What to work on
- 1) In the text about Azure Virtual Network, rewrite the part starting with "Scalability – Virtual" and going on through "it highly available.", putting "upfront cost" in place of "capital expenditure".
- 2) According to the text about Azure Virtual Network, what is a VNet called when the internet and on-premises networks are integrated into it?
- 3) Continue the text about Azure Virtual Network from the point where it stops.

Passage to read
***

Updated: May 4, 2022
What is a Virtual Network
Virtual Networks are networks built in cloud environment. They are similar to traditional networks in an on premise environment but with additional advantages offered by cloud such as flexibility, scalability, availability.
Azure Virtual Networks allow you to securely connect with Azure cloud resources such as Azure Virtual Machine (VM), the internet as well as on premise resources.
Azure Virtual Network
Azure Virtual Network (VNet) is the Virtual network on Microsoft Azure cloud environment. With Azure Virtual Network you can build your own private network in Azure. This private network is secured and contains its own range of private IP addresses.
Using Azure VNet one can integrate various Azure Virtual Machines (VM) on cloud to connect and securely communicate with each other. You can also integrate the internet, and on-premises networks in to VNet (called Hybrid network).
What are the key benefits of Azure Virtual Network
Flexibility - Virtual Networks can be set up and configured easily and in short time. Also it can be deleted, re-confgured easily without any hassles. Thus making it truly flexible.
Scalability – Virtual Networks leverage the benefits of cloud infrastructure, hence they can be easily scaled up or down as and when needed and in shortest time - depending upon the business needs. There is no capital expenditure involved in scaling up and user only has to pay for the resources being used.
Availability – Virtual Networks over Azure cloud get the benefits of highly available architecture of Azure cloud. Azure cloud has a strong presence all geographical regions and has built-in redundancy for disaster recovery. Thus making it highly available.
What are the ways to use Azure Virtual Network:
There are multiple ways in which you can configure and use an Azure Virtual Network. These configurations differ on the basis of what (resources) is included within the VNet and how it connects to resources outside the VNet.
A) Internally over Azure Cloud:
Using all required Azure Resources included in a single Azure Virtual Network:
In its basic form, one can integrate various Azure resources such as Azure Virtual Machines (VMs), Azure App Services in to one Azure Virtual Network.
In such case, all the integrated Azure resources communicate privately with each other over Virtual Net, using Private IP addresses.

***

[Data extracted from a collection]
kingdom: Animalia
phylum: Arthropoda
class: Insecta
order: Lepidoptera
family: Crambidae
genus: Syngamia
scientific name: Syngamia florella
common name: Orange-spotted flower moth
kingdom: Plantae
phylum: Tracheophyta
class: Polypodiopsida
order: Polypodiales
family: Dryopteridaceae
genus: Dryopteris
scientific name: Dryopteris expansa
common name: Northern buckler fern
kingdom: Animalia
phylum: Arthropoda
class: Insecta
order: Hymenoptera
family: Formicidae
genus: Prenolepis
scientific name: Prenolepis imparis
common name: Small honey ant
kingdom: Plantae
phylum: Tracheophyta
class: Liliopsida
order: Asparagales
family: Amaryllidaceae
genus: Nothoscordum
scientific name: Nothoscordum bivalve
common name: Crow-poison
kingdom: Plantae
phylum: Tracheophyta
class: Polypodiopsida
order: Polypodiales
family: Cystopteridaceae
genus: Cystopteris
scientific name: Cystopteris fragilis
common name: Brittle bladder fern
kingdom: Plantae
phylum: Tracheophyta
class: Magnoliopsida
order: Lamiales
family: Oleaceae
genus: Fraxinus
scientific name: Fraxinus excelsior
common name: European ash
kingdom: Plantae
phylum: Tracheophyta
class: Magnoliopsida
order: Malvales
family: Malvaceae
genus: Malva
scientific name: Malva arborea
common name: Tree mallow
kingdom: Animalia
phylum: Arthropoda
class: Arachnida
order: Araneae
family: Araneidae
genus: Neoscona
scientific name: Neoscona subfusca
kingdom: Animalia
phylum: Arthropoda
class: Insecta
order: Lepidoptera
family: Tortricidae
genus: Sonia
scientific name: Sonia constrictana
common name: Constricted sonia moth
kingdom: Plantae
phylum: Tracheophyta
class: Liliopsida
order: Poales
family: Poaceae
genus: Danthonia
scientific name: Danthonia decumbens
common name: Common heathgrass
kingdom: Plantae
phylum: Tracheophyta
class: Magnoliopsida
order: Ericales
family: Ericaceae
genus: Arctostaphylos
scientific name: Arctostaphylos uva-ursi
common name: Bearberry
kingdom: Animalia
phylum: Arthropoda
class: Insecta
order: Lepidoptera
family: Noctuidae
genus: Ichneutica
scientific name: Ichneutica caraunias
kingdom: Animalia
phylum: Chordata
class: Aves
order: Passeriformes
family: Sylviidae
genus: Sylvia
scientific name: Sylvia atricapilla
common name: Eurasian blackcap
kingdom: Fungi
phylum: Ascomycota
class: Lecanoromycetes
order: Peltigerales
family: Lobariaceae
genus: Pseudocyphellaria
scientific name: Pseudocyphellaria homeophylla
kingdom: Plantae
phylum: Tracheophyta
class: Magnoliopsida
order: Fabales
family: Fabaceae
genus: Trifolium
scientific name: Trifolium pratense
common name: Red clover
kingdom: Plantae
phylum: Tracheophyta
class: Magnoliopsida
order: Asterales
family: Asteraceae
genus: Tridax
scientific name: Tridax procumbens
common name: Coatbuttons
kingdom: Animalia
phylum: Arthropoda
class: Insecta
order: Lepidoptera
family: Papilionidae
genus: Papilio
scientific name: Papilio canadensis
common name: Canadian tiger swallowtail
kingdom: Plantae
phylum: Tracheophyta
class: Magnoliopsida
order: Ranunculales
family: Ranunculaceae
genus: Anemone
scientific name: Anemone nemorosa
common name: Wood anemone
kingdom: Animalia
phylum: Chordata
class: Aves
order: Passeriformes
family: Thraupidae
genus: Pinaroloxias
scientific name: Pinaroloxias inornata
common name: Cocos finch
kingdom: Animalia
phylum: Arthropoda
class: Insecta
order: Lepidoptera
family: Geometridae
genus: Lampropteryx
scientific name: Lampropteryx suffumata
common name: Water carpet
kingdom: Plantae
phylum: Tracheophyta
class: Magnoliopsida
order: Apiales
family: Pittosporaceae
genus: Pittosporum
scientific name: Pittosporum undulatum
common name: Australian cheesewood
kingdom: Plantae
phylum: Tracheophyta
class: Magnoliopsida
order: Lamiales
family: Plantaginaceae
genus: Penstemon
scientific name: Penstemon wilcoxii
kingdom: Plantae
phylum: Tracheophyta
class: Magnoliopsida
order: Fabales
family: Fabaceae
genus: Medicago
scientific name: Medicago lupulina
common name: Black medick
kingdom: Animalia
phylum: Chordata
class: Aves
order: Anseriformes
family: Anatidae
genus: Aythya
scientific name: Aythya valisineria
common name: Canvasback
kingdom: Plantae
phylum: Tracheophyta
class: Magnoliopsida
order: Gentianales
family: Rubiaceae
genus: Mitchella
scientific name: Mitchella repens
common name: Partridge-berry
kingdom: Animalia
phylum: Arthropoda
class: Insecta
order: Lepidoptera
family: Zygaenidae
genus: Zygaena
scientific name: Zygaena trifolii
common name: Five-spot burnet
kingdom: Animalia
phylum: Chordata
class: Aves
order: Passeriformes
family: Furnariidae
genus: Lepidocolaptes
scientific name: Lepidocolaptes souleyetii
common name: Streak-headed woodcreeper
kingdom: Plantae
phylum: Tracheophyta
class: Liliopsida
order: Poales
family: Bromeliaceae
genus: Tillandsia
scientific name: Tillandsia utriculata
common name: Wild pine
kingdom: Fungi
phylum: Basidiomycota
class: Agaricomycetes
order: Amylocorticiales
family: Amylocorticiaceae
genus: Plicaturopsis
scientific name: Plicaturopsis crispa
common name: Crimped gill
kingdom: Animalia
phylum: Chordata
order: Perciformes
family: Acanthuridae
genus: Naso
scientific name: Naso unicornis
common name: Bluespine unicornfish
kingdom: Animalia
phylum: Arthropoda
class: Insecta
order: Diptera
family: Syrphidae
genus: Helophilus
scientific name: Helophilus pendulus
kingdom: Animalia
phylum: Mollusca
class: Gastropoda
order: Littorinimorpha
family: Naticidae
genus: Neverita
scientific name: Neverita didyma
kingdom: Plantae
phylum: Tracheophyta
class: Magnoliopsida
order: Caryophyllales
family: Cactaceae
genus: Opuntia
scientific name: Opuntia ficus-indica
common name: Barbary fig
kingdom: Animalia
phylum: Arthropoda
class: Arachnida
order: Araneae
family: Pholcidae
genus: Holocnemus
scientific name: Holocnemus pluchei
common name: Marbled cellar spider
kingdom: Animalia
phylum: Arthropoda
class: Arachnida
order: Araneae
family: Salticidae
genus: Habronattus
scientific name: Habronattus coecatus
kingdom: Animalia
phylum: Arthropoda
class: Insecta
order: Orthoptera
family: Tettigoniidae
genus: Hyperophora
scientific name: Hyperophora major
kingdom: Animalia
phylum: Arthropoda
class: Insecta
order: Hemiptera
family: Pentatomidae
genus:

***

Answers provided
- 1)
Scalability – Virtual Networks leverage the benefits of cloud infrastructure, hence they can be easily scaled up or down as and when needed and in shortest time - depending upon the business needs. There is no upfront cost involved in scaling up and user only has to pay for the resources being used.
Availability – Virtual Networks over Azure cloud get the benefits of highly available architecture of Azure cloud. Azure cloud has a strong presence all geographical regions and has built-in redundancy for disaster recovery. Thus making it highly available.

- 2) A Hybrid network.

- 3)
Using Service Endpoint to extend to other Azure Resources:
You can extend the Azure virtual network to other Azure resources through use of Service End points. Using service end point the Azure virtual network Private IP addresses can communicate with other Azure resources such as Azure Storage services through Service End points. This provides security to Azure Virtual network because of Service end points at the same time you can extend the network securely to other resources.
Because of Service end points, the network traffic is not routed through internet hence it avoids security risks (such as Denial of Service attacks). Also the outbound network traffic from VNet is only allowed for specified resources, thus restricting it further.
Using VNet Peering:
VNet Peering allows two or more Azure Virtual Networks to connect to each other.
Azure Virtual Machines in multiple VNets commmunicate with each other using Microsoft Azure’s backbone infrastructure.Thus, the network traffic is routed through private network.
VNet Peering can be done for connecting Azure VNets located in:
a) Same Azure region
b) Multiple Azure regions
VNet Peering is quite usefu in multiple ways because it offers:
a) Ways to connect Virtual networks in multiple regions with each othe. This is especially useful in case of multi-national enterprises that have regional networks and there is a need to share data privately, securely over network across these Azure regions.
b) The network traffic is high speed, low latency and highly secured since it utilizes network backbone infrastructure of Microsoft Azure and not routed through the internet.
c) VNet peering offers a way to exchange data across multiple Azure subscriptions in multiple Azure regions and multiple Active Directory tenants. This is a quite powerful feature of Azure VNet peering.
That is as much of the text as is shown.